EXTRAIT SOURCE ->
# # # # # # #

Un beau personnage, romantique à souhait. Un libéral de haute volée triplé d'un officier valeureux (il a fait la guerre d'indépendance de l'Espagne du côté anglo-espagnol de 1808 à 1811) et d'un fidèle serviteur de la monarchie britannique, très bien placé dans la hiérarchie de cour d'où il pouvait donner à San Martín, là-bas, aux antipodes, les avis les plus pertinents. Actif lobbyiste de l'indépendance sud-américaine et de San Martín en Europe, jusqu'en Suisse où vous verrez qu'il y avait des yeux pour lire ses communications. Dans sa circonscription du Banffshire, où il est mort, tout près d'Aberdeen, on se souvient encore de lui comme du seigneur qui sut développer ce lopin de terre et en faire une région prospère de la lande écossaise.
Vous pouvez consulter sa fiche officielle (en anglais) sur le site Internet que l'Université de Londres a bâti sur l'histoire du Parlement britannique.
Voir également sa fiche sur le site The Peerage, consacré à la pairie du Royaume-Uni.

Guillermo Miller, Wingham, 12 décembre 1795 – Lima, 1861, Anglais naturalisé péruvien.
Une épée vaillante et une plume fluide, dans les deux langues. Car il écrit aussi en espagnol et fort bien. Il rejoint l'armée des Andes au Chili au début 1818, recruté aux Etats-Unis où ce capitaine anglais était venu offrir ses services à la liberté après la chute de Napoléon, comme tant et tant de combattants libéraux que le retournement politique de l'Europe écœurait.

# # # # # # #

DONNÉES FOURNIES ->

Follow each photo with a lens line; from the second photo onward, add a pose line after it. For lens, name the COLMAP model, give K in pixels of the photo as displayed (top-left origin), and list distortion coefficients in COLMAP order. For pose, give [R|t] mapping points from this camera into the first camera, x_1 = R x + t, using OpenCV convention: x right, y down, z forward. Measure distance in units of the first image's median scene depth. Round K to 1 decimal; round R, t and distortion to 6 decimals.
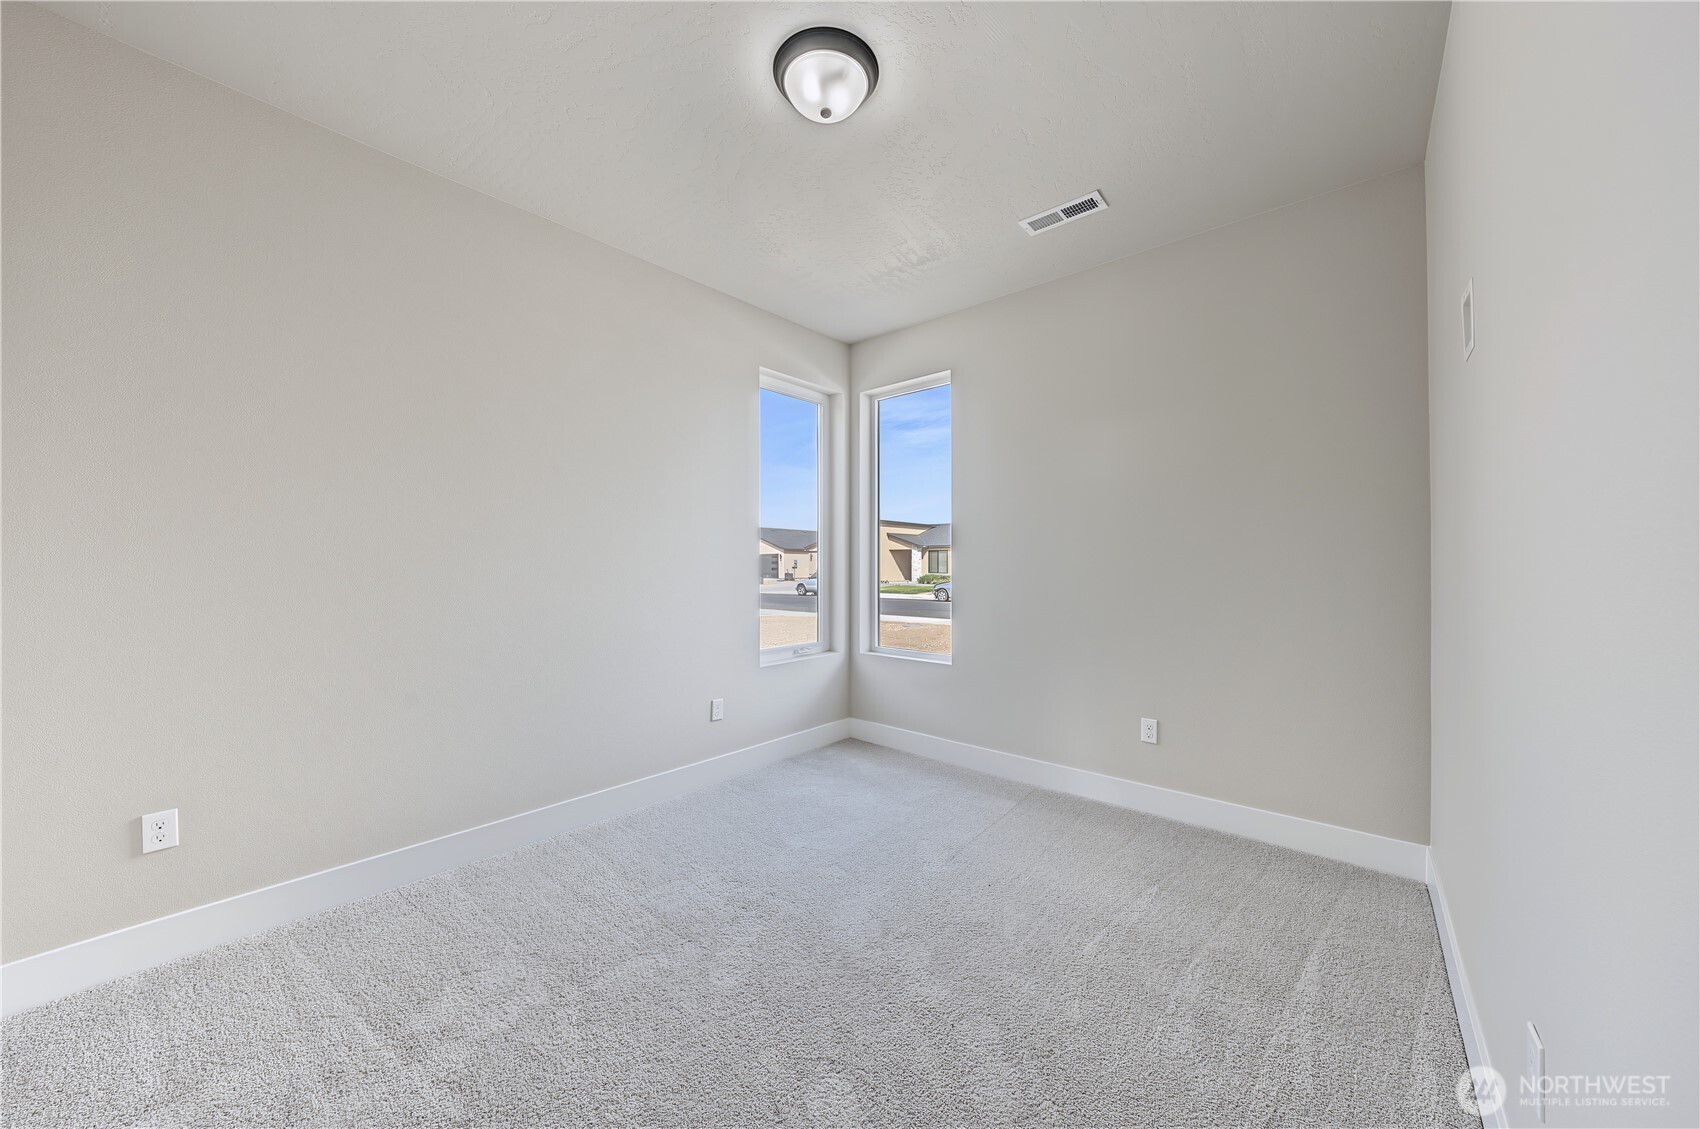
lens RADIAL K [[585.1, 0, 858.3], [0, 585.1, 564.9], [0, 0, 1]] dist [-0.027854, 0.006209]
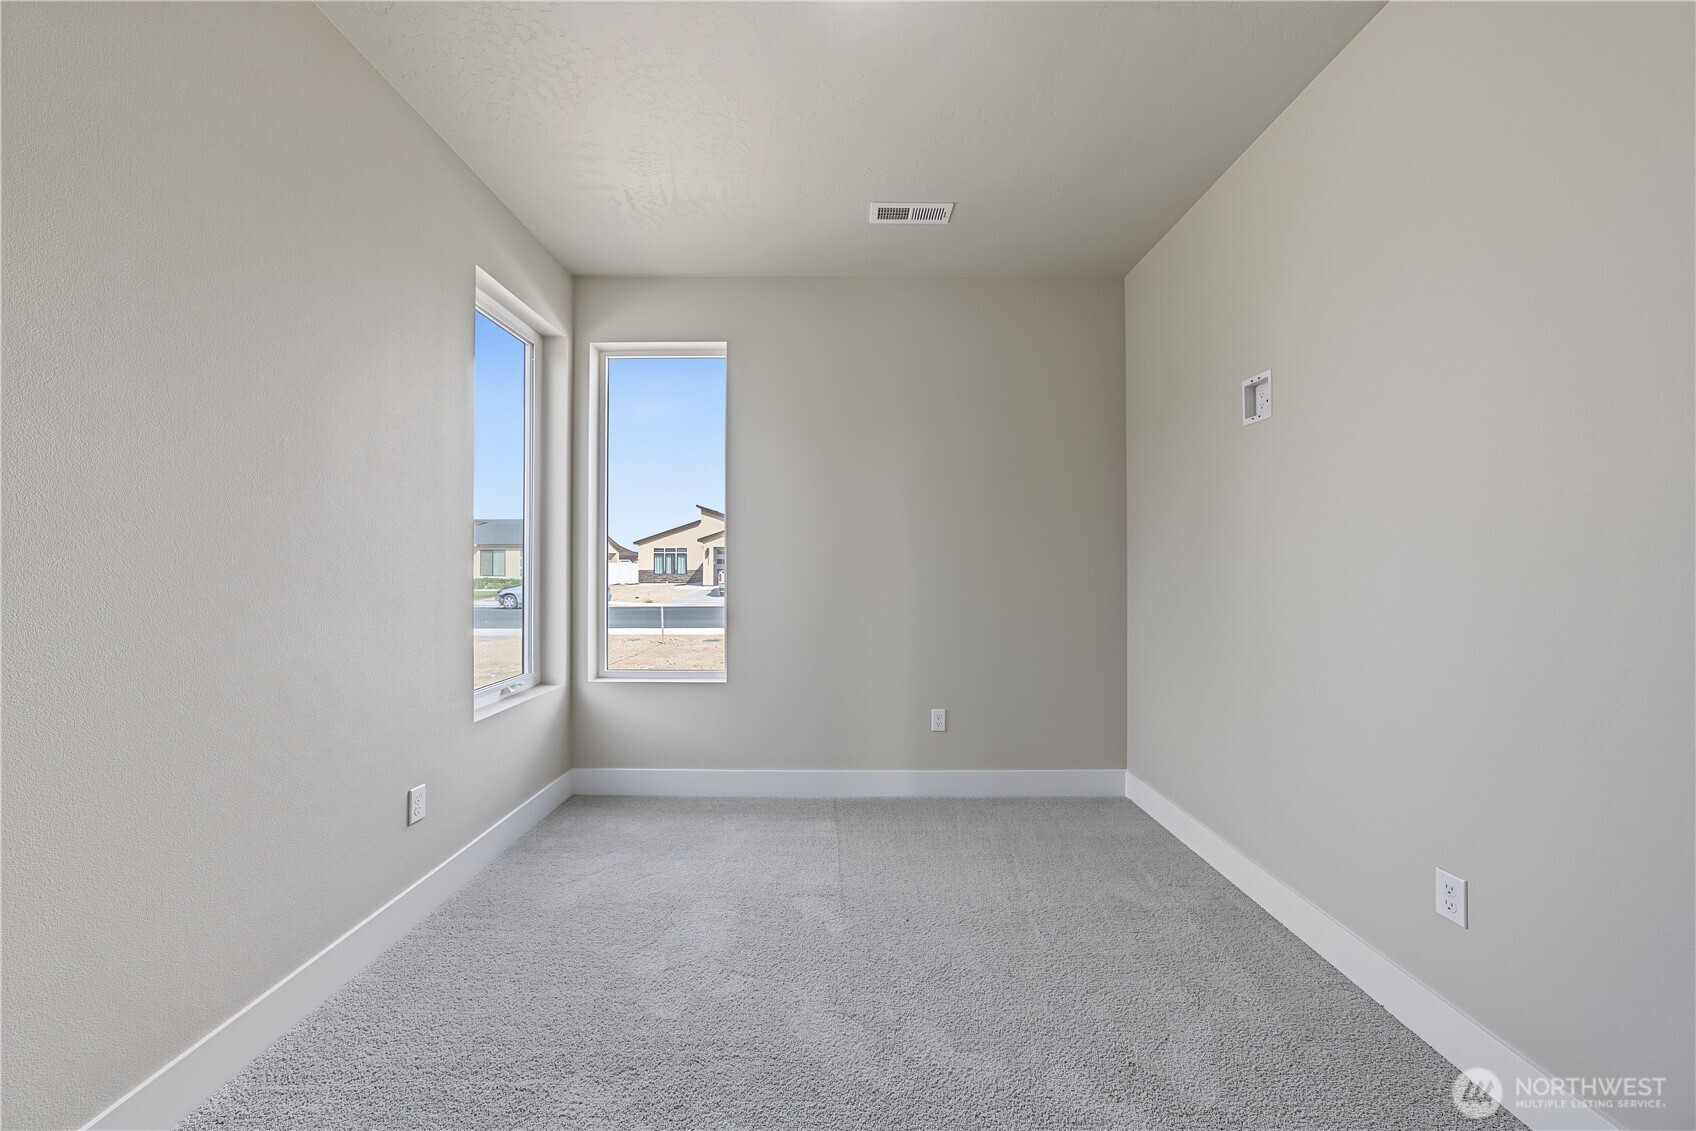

# # # # # # #

TRAVAIL À FAIRE ->
1. Répondez aux questions suivantes à partir de l'extrait sur les partisans de San Martín.
(a) De quelle année à quelle année l'officier présenté dans le premier paragraphe a-t-il fait la guerre d'indépendance de l'Espagne ?
(b) Dans quelle circonscription cet officier est-il mort ?
(c) Dans quel pays et à quel moment Guillermo Miller rejoint-il l'armée des Andes ?
2. Rédigez la suite de l'extrait sur les partisans de San Martín, en reprenant après sa dernière phrase.
Les lignes ci-dessus ont une origine distincte de celle de l'extrait.

CORRIGÉ DES EXERCICES ->
1.
(a) De 1808 à 1811.
(b) Dans le Banffshire.
(c) Au Chili, au début de 1818.

2.
Conciliant de nature, doté d'un sens de l'observation d'une rare lucidité et précurseur des méthodes scientifiques qui seront définies et adoptées seulement à la fin du XIXème siècle, en 1827, en permission à Londres, Miller n 'écrit pas seulement des mémoires mais déjà un véritable livre d'histoire sur l'indépendance du Chili et du Pérou.
Grâce à lui, vous assisterez même aux pieds des Andes à une authentique scène de western bien longtemps avant que John Ford invente la grammaire du genre à Hollywood.

Tomás Guido, Buenos Aires, 1er septembre 1788 – Ibidem, 14 septembre 1866, Argentin.
Un autre des trois amis intimes que San Martín s'était fait en Amérique. C'est à lui que j'ai confié le point culminant du livre : un récit très intimiste de la journée du 20 septembre 1822 qui vit, à la stupéfaction de tous, San Martín renoncer pour toujours à l'exercice du pouvoir politique, aux pages 266-275.
Depuis 1966, ses restes sont déposés dans la chapelle, dans une urne placée derrière le mausolée de San Martín.

Mariano Balcarce, Buenos Aires, 8 novembre 1807 – Paris, 20 février 1885, Argentin.
Il était le gendre de San Martín depuis décembre 1832 et le fils du général Antonio Balcarce, qui avait été un compagnon d'armes de San Martín. Nous le rejoignons quelques semaines après le décès de son beau-père, dans les toutes dernières pages du livre. Mais on en aura entendu parler, avec beaucoup d'affection, bien avant !

Ramón Castilla, Tarapacá, 31 août 1797 – ibidem, 30 mai 1867, Péruvien.
Pour rendre hommage au défunt Fondateur de la Liberté du Pérou, ce président de la République du Pérou prit en 1850 de belles et grandioses décisions. Qui restèrent lettre morte.

Simón Bolívar, Caracas, 24 juillet 1783 – Santa Marta, 17 décembre 1830, Vénézuélien.
Est-il vraiment nécessaire de le présenter ? Les deux libérateurs continentaux, l'un venant du nord, Bolívar, l'autre montant du sud, San Martín, se sont rencontrés en juillet 1822, dans le port de Guayaquil, aujourd'hui en Equateur. Et cette entrevue est entourée de mystère et suscite encore aujourd'hui d'innombrables questions car la teneur de leurs entretiens est resté secret jusqu'à ce que les historiens, en décryptant le peu de documents qui existent, reconstituent les enjeux de leurs deux entrevues en tête à tête.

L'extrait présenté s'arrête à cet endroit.